• **INPUT RECORDS**:
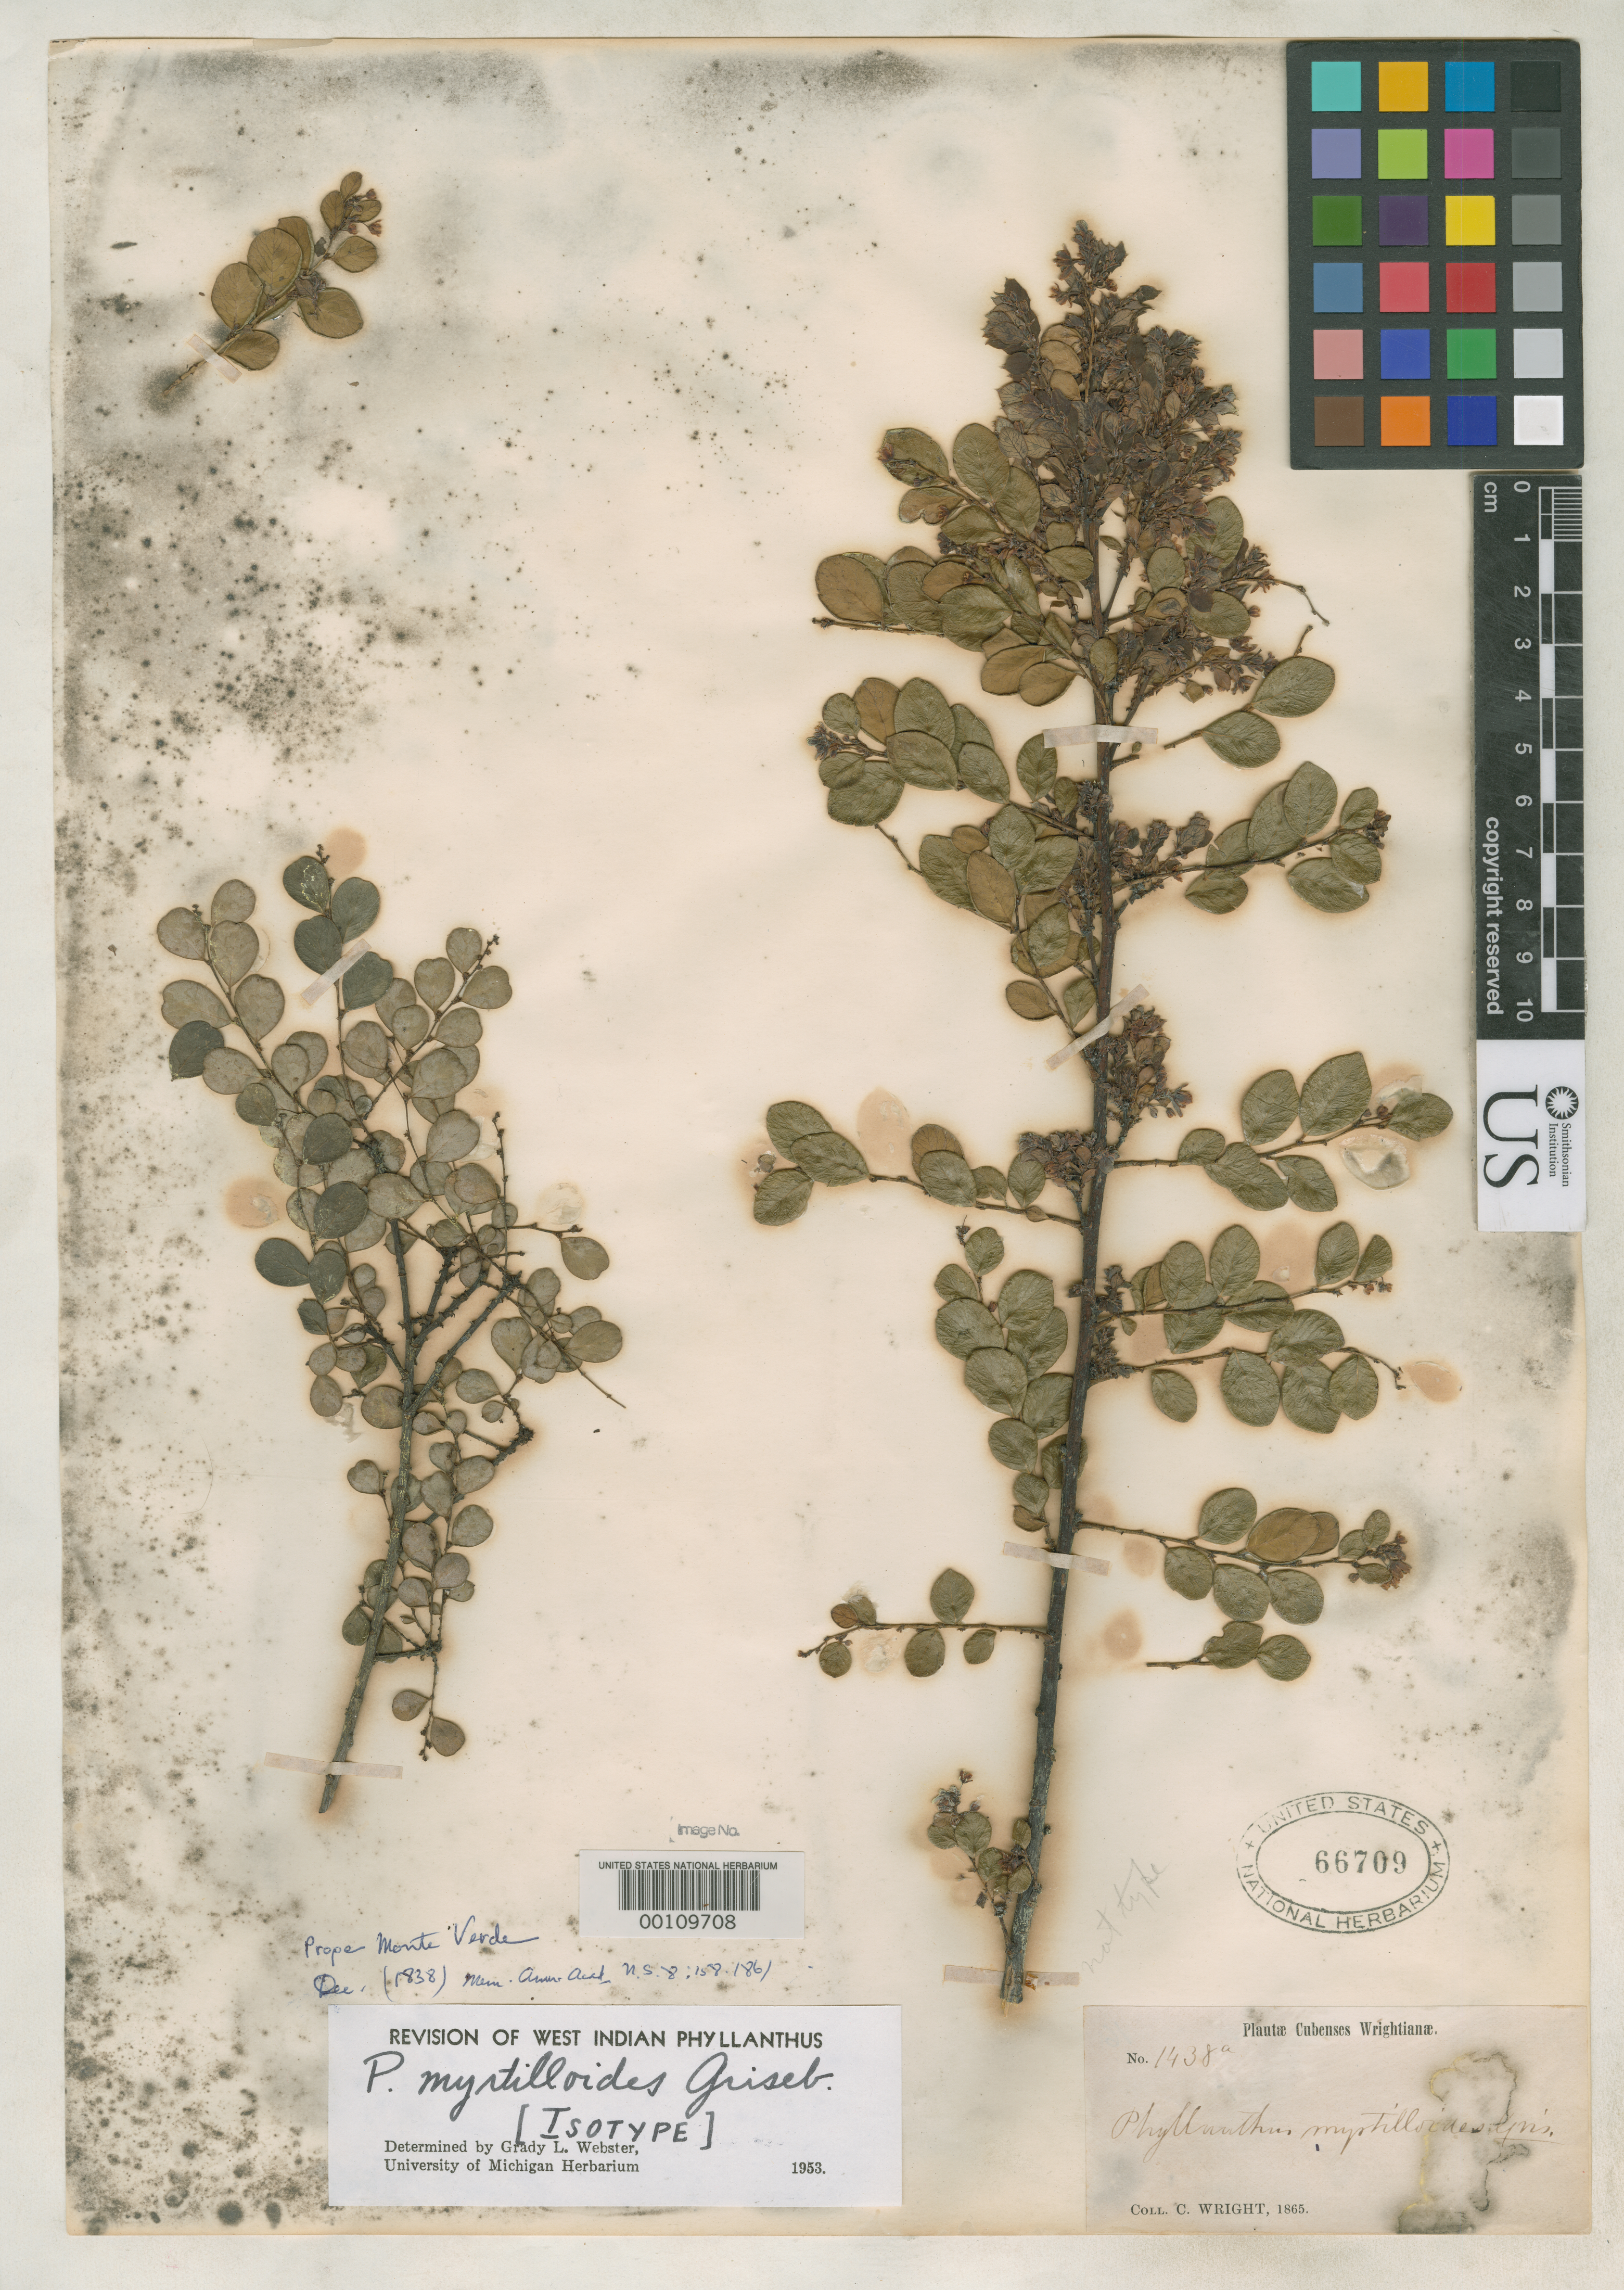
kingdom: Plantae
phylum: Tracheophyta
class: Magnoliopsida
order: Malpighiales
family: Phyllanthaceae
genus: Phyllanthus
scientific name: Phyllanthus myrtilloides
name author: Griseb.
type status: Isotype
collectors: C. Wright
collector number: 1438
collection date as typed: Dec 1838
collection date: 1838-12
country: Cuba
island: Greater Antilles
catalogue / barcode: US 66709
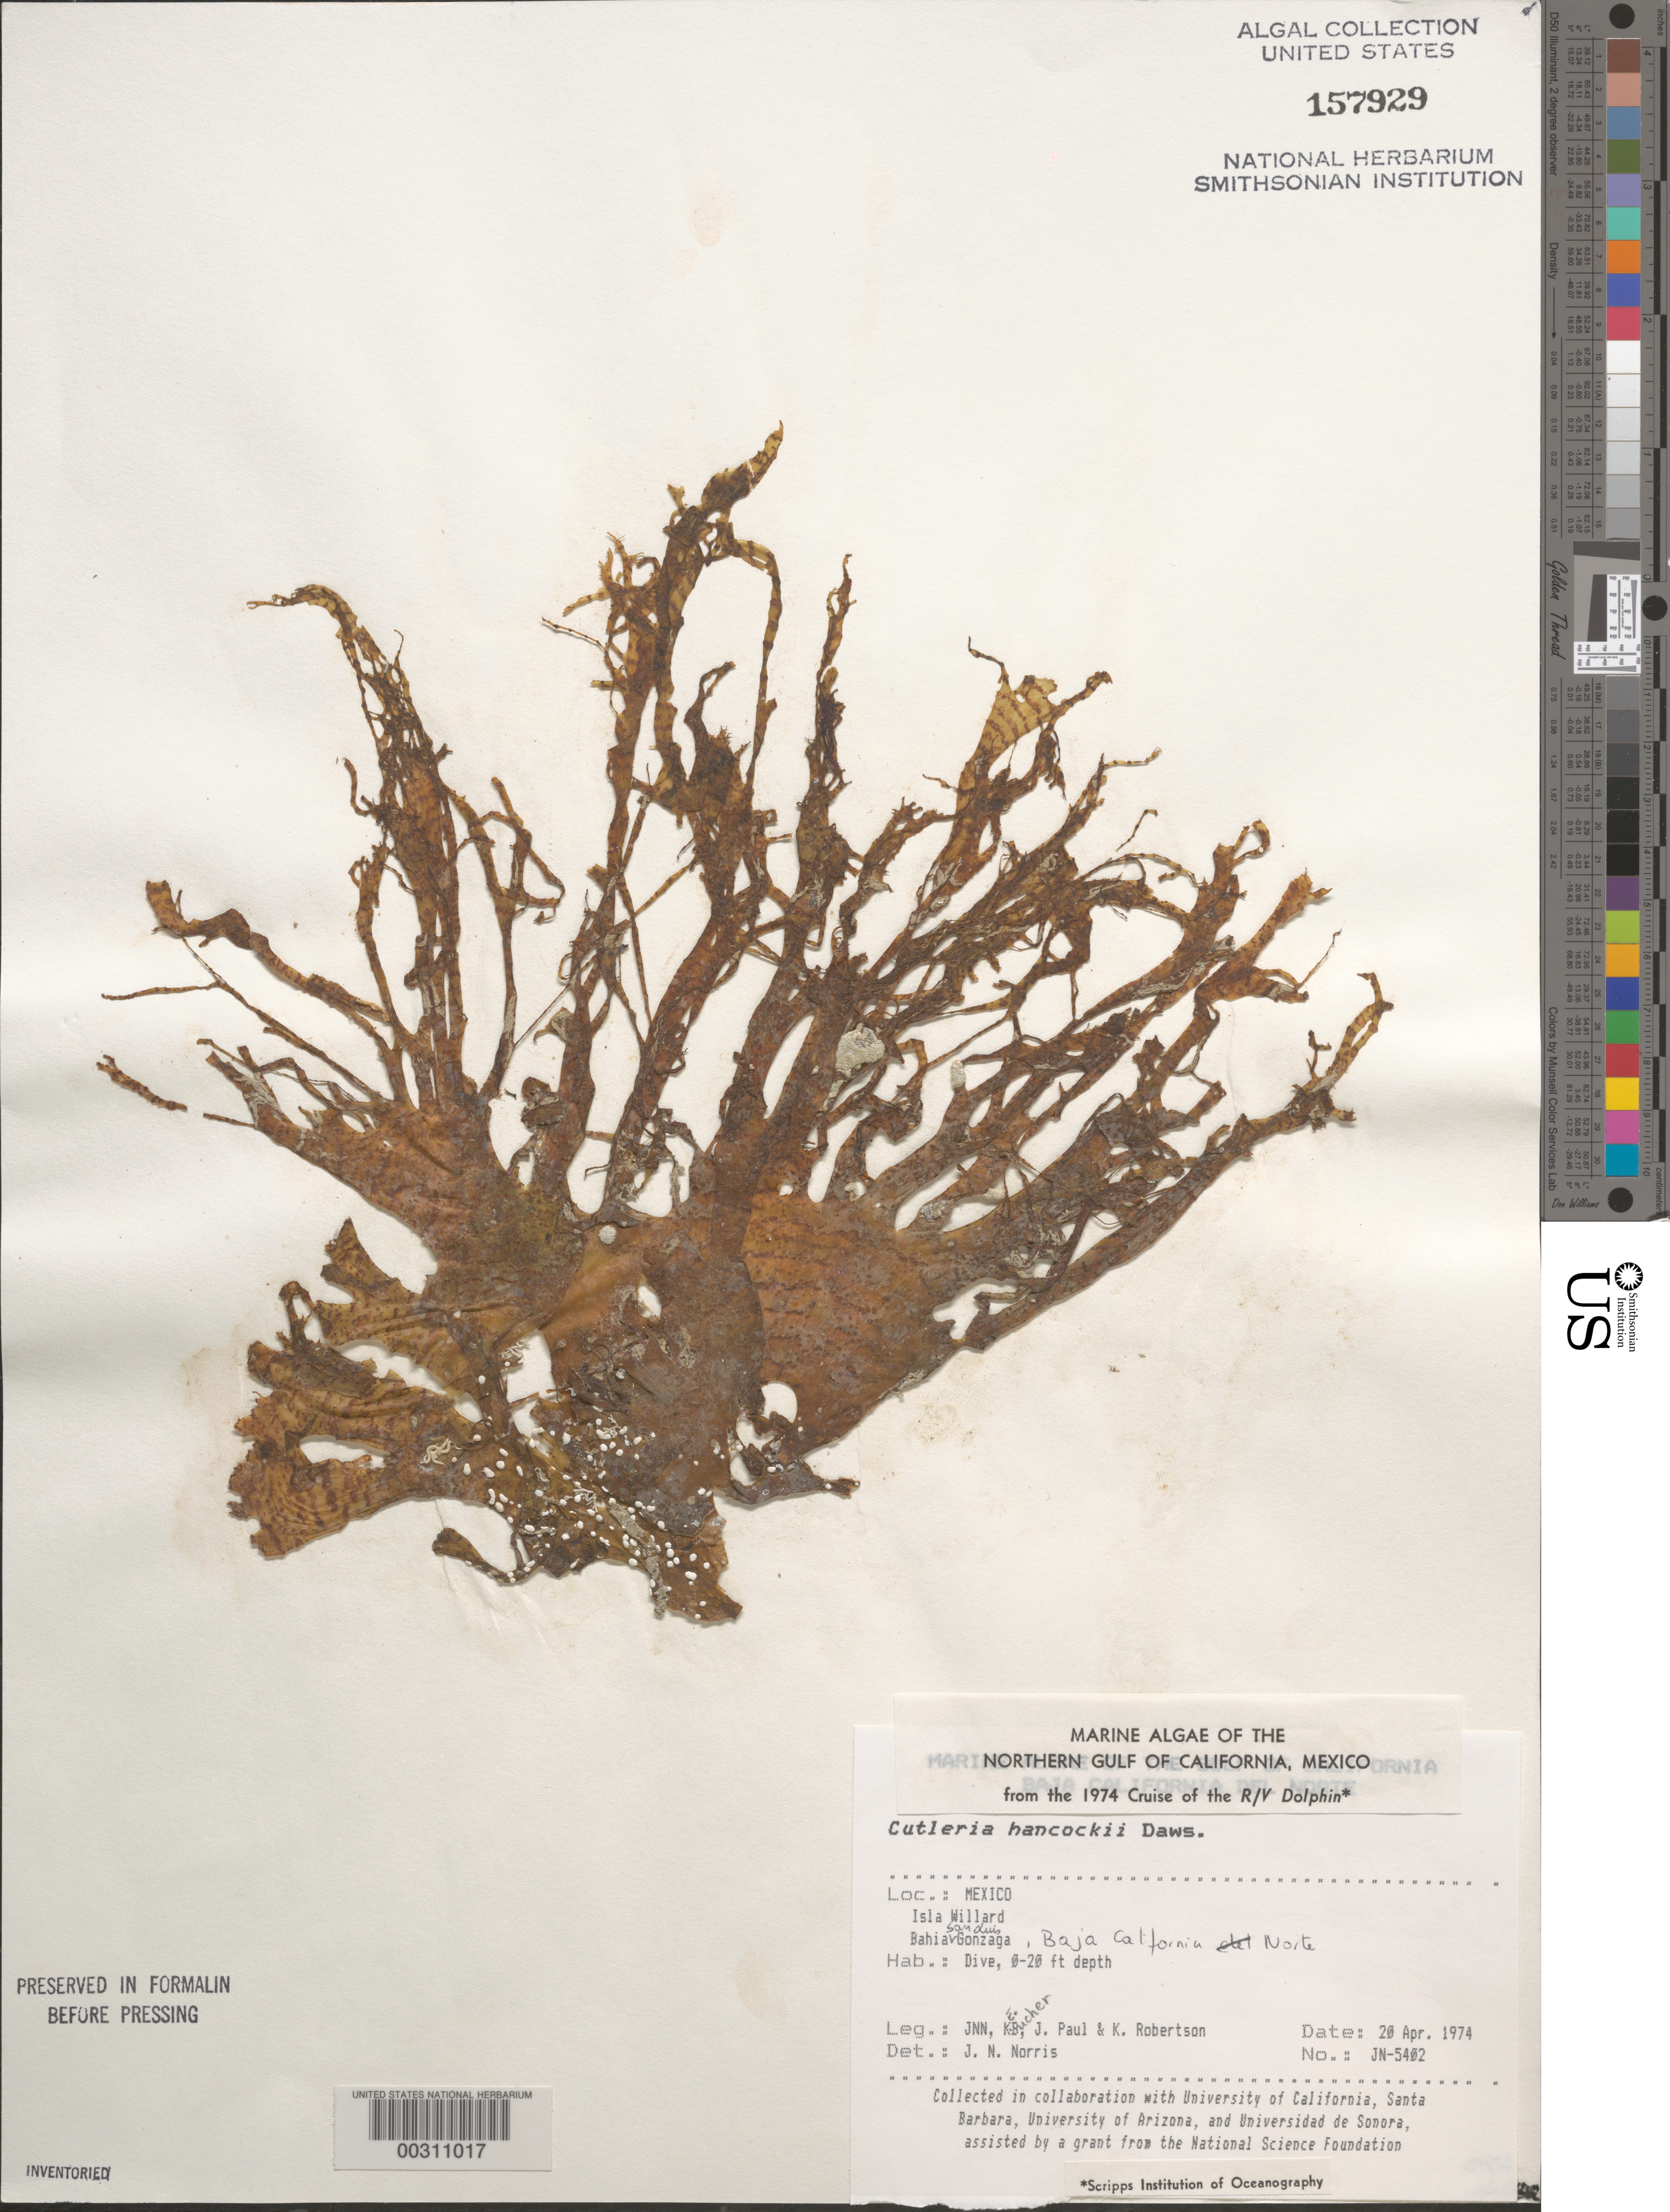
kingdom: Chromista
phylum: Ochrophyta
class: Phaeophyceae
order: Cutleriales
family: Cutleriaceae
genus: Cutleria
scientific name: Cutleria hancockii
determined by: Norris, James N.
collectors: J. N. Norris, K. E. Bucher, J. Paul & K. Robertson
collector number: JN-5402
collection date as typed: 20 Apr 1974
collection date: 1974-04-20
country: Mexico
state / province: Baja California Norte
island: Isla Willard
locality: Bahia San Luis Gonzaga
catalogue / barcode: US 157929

• **STATED TASK**:
Reproduce the material above in full, substituting "collected by" for every occurrence of "collectors" and leaving everything else unchanged. Omit the pictures from your reproduction.

• **EXERCISE SOLUTION**:
kingdom: Plantae
phylum: Tracheophyta
class: Magnoliopsida
order: Malpighiales
family: Phyllanthaceae
genus: Phyllanthus
scientific name: Phyllanthus myrtilloides
name author: Griseb.
type status: Isotype
collected by: C. Wright
collector number: 1438
collection date as typed: Dec 1838
collection date: 1838-12
country: Cuba
island: Greater Antilles
catalogue / barcode: US 66709
kingdom: Chromista
phylum: Ochrophyta
class: Phaeophyceae
order: Cutleriales
family: Cutleriaceae
genus: Cutleria
scientific name: Cutleria hancockii
determined by: Norris, James N.
collected by: J. N. Norris, K. E. Bucher, J. Paul & K. Robertson
collector number: JN-5402
collection date as typed: 20 Apr 1974
collection date: 1974-04-20
country: Mexico
state / province: Baja California Norte
island: Isla Willard
locality: Bahia San Luis Gonzaga
catalogue / barcode: US 157929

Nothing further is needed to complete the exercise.